▶ **WORK INSTRUCTIONS**:
Would you print the lines below exactly, beginning at the line that has "vfov_deg: 36.9" and stopping after the line that has "exposure_s: 1/672"? Only those lines, and no pictures.
DATA FOR THE TASK Start Marker
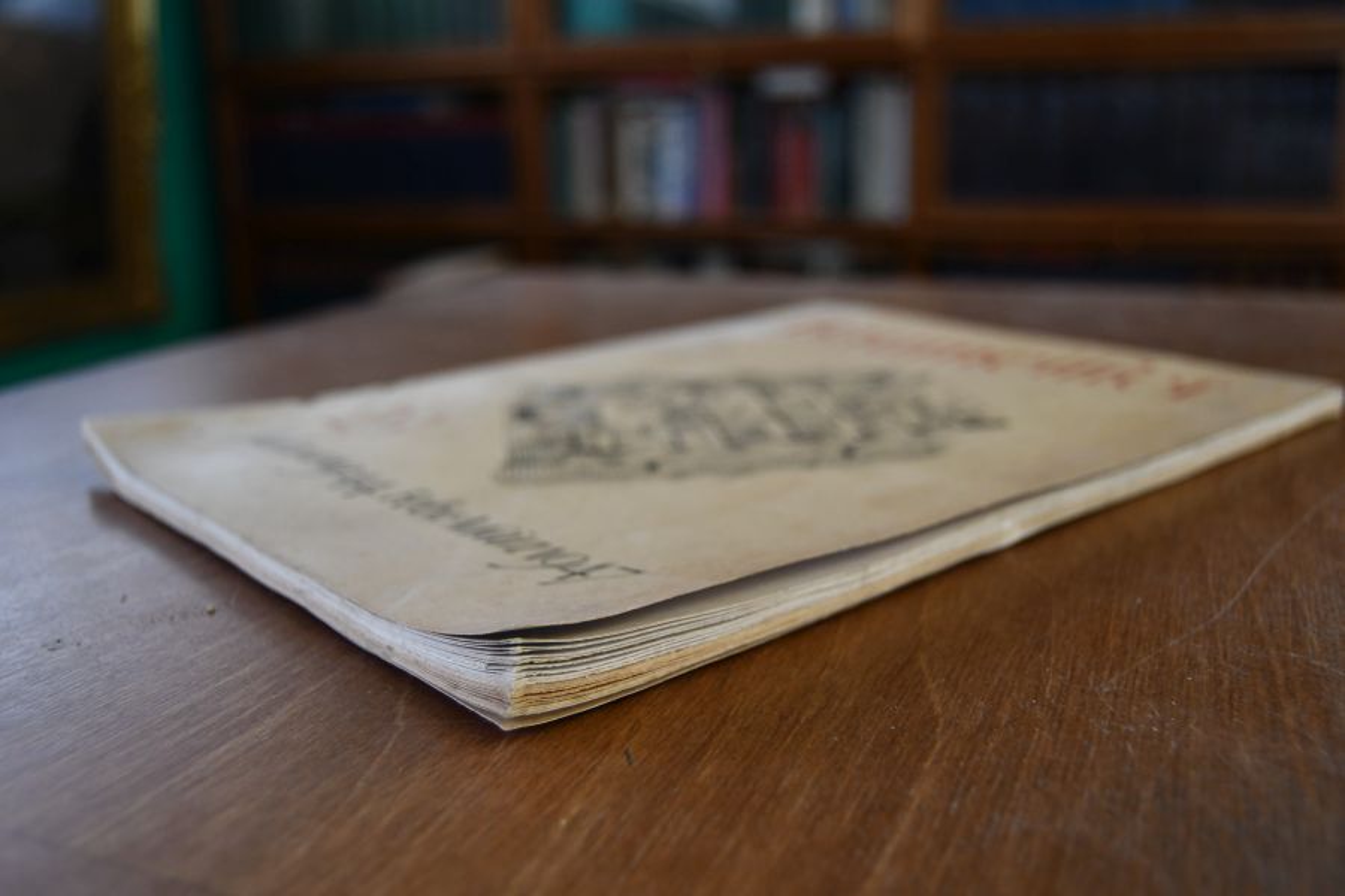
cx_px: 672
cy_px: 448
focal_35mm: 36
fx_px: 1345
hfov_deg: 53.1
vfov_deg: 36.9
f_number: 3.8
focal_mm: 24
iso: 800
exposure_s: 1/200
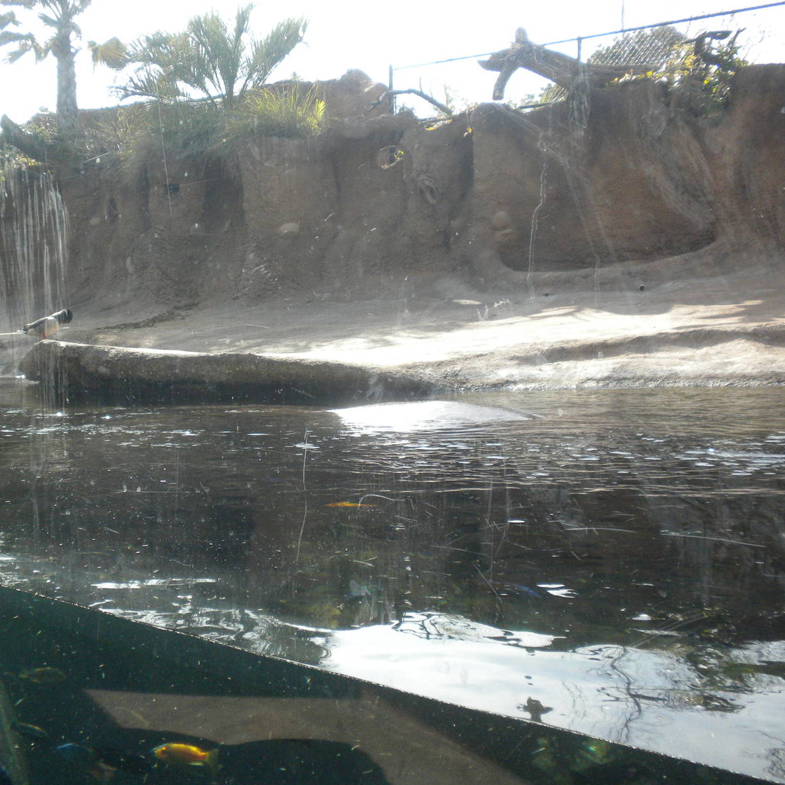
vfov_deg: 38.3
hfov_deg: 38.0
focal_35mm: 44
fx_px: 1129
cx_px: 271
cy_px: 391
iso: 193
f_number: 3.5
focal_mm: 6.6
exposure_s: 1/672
DATA FOR THE TASK End Marker
DATA FOR THE TASK Start Marker
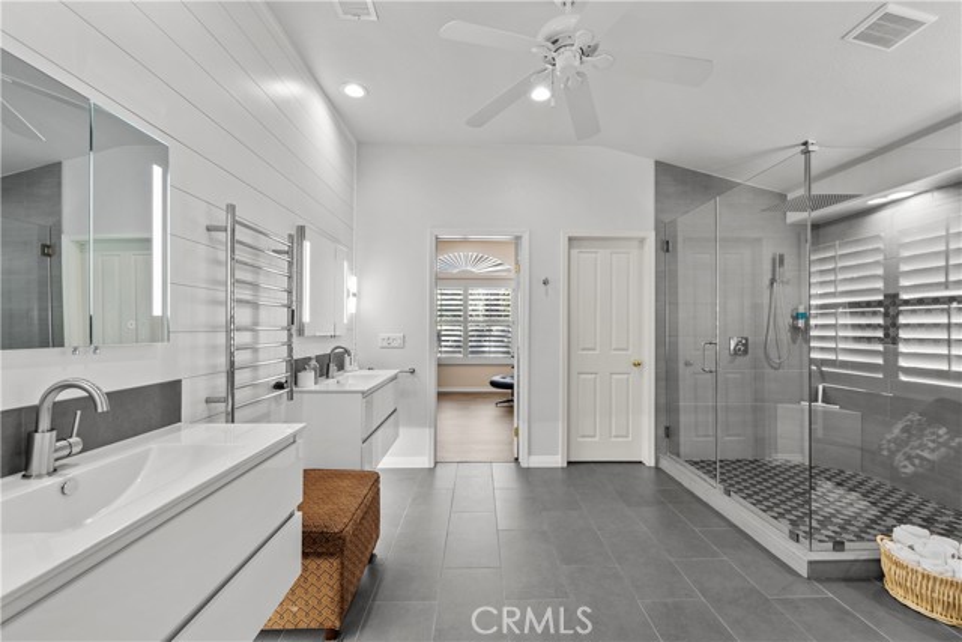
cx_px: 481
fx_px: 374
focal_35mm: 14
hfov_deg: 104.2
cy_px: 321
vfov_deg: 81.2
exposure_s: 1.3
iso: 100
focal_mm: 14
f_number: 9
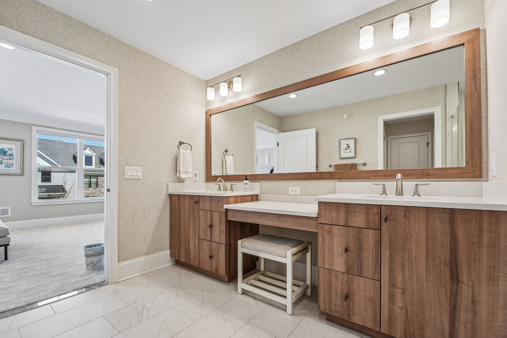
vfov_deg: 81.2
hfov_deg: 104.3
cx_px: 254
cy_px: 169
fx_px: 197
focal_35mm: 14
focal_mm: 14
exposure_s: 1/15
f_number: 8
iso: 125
DATA FOR THE TASK End Marker
▶ **ANSWER TO THE EXERCISE**:
vfov_deg: 36.9
f_number: 3.8
focal_mm: 24
iso: 800
exposure_s: 1/200
vfov_deg: 38.3
hfov_deg: 38.0
focal_35mm: 44
fx_px: 1129
cx_px: 271
cy_px: 391
iso: 193
f_number: 3.5
focal_mm: 6.6
exposure_s: 1/672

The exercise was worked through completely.